▸ TEXT PROVIDED
The boundary capture pays dividends in two scenarios that EventBridge does not address.
Scenario 1: Debugging EventBridge rejections. You have an EventBridge rule that should match a Stripe payment_intent.succeeded event but isn't firing. The schema doesn't match what you expected. EventBridge received the event and the rule evaluated but did not match. What was the exact payload that arrived? Without capture at the HTTP boundary, you are looking at CloudTrail logs and guessing. With HookTunnel, you replay the exact HTTP request that the rule rejected and inspect it payload-by-payload until you find the field mismatch.
Scenario 2: Replay after a bad deploy. You deployed a bug in your fulfillment Lambda. Events went into the EventBridge bus and were delivered to your broken Lambda, which failed them. EventBridge retried up to your configured maximum. Events are now in the DLQ. You can requeue from the DLQ — but if the event structure in the DLQ is the EventBridge envelope rather than the original Stripe payload, replaying involves unwrapping. If you want to replay the original HTTP request exactly as Stripe sent it, HookTunnel's replay is the right tool — it resends the original POST to your receiver endpoint, which puts the event onto the bus fresh.

▸ QUESTIONS TO ANSWER
**A.** In the text on HookTunnel and EventBridge, rewrite the stretch from "The boundary capture" through "the field mismatch.", putting "event rule" in place of "rule".
**B.** Carry on the text on HookTunnel and EventBridge from the end of its last sentence.

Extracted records
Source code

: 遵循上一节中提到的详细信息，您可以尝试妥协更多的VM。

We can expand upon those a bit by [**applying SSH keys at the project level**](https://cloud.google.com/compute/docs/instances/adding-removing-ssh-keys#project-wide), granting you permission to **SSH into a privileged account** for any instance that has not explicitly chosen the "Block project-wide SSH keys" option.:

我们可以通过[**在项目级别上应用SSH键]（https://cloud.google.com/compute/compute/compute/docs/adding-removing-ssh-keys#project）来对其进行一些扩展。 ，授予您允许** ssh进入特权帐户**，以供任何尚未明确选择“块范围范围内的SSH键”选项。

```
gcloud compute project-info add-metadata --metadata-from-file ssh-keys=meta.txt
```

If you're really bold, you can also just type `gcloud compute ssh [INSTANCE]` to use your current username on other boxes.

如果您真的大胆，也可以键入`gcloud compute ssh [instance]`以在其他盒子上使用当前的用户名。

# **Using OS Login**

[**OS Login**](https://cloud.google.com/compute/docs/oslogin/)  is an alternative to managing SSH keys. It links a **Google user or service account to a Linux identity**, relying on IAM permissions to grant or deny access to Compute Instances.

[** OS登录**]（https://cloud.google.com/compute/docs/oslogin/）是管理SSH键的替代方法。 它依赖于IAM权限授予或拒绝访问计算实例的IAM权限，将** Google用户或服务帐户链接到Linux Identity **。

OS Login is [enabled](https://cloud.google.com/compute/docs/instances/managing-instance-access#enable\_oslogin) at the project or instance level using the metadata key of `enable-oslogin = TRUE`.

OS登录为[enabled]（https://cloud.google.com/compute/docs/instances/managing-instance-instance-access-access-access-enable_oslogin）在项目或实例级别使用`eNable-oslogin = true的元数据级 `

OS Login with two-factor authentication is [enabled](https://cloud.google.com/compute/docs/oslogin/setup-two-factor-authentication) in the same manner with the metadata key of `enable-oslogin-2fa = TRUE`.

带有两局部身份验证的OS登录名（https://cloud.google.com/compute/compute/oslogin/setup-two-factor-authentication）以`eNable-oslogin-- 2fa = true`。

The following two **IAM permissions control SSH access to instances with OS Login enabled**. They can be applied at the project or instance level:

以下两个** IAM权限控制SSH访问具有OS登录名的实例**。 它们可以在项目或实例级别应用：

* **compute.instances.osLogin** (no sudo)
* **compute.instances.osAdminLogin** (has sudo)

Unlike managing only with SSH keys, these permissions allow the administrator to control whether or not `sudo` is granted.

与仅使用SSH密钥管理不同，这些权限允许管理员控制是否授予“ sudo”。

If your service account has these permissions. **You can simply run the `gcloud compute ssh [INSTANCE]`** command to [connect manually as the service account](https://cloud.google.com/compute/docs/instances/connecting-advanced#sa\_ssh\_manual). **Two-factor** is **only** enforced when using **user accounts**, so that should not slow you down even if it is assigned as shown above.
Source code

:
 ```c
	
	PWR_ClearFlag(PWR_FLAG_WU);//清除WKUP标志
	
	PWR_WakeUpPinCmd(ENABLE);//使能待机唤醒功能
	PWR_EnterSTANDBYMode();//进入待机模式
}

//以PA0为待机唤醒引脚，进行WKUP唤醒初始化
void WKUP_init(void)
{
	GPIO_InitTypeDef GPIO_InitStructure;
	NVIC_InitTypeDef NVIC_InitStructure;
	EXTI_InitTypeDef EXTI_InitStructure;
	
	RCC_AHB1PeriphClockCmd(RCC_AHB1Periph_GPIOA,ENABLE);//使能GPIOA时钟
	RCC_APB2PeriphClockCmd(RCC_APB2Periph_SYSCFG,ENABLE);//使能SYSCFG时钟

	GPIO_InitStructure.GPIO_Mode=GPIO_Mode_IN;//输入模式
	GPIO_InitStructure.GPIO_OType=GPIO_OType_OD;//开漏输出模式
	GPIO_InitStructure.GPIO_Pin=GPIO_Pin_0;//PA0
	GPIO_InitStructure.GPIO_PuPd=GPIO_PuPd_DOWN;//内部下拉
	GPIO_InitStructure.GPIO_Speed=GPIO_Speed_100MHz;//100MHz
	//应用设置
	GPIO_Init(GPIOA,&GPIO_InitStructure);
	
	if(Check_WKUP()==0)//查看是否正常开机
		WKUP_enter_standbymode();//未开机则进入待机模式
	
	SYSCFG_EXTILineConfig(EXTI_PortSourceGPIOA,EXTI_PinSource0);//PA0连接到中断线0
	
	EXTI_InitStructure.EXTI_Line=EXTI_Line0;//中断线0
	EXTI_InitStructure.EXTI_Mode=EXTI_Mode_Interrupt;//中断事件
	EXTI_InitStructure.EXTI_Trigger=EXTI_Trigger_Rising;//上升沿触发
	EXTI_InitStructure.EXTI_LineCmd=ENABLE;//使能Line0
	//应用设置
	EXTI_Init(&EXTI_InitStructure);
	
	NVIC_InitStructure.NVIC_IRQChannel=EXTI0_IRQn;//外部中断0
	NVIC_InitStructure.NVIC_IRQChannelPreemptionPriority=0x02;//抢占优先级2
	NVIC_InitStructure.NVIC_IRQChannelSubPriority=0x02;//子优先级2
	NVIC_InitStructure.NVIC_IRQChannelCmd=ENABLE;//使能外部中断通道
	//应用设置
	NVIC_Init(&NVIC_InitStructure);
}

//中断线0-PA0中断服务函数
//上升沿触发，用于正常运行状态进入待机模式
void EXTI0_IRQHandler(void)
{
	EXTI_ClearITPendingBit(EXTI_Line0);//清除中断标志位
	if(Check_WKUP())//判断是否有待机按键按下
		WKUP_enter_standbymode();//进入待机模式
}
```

▸ ANSWERS PER TASK
**A.**
The boundary capture pays dividends in two scenarios that EventBridge does not address.
Scenario 1: Debugging EventBridge rejections. You have an EventBridge event rule that should match a Stripe payment_intent.succeeded event but isn't firing. The schema doesn't match what you expected. EventBridge received the event and the event rule evaluated but did not match. What was the exact payload that arrived? Without capture at the HTTP boundary, you are looking at CloudTrail logs and guessing. With HookTunnel, you replay the exact HTTP request that the event rule rejected and inspect it payload-by-payload until you find the field mismatch.

**B.**
// HookTunnel replay → EventBridge producer
// Your receiver Lambda — same code, replayed event triggers the same path
export const handler = async (event: APIGatewayProxyEvent): Promise<APIGatewayProxyResult> => {
const stripeEvent = stripe.webhooks.constructEvent(
event.body!,
event.headers['stripe-signature']!,
process.env.STRIPE_WEBHOOK_SECRET!
);
await eventbridge.send(new PutEventsCommand({
Entries: [{
Source: 'stripe.webhook',
DetailType: stripeEvent.type,
Detail: JSON.stringify(stripeEvent),
EventBusName: process.env.EVENT_BUS_NAME,
}],
}));
return { statusCode: 200, body: JSON.stringify({ received: true }) };
};
Pricing and Practical Considerations
EventBridge pricing is $1.00 per million events. For teams doing under a million webhook events per month, this rounds to zero. For teams doing tens of millions, it is still competitive with the Lambda + SQS alternative. The schema registry has a separate cost for schema discovery — $0.10 per schema per month, typically negligible.
The operational cost of EventBridge is genuinely low. You are not operating a cluster. Cold starts on Lambda targets are the main operational concern, and those are addressed by provisioned concurrency if your latency budget is tight.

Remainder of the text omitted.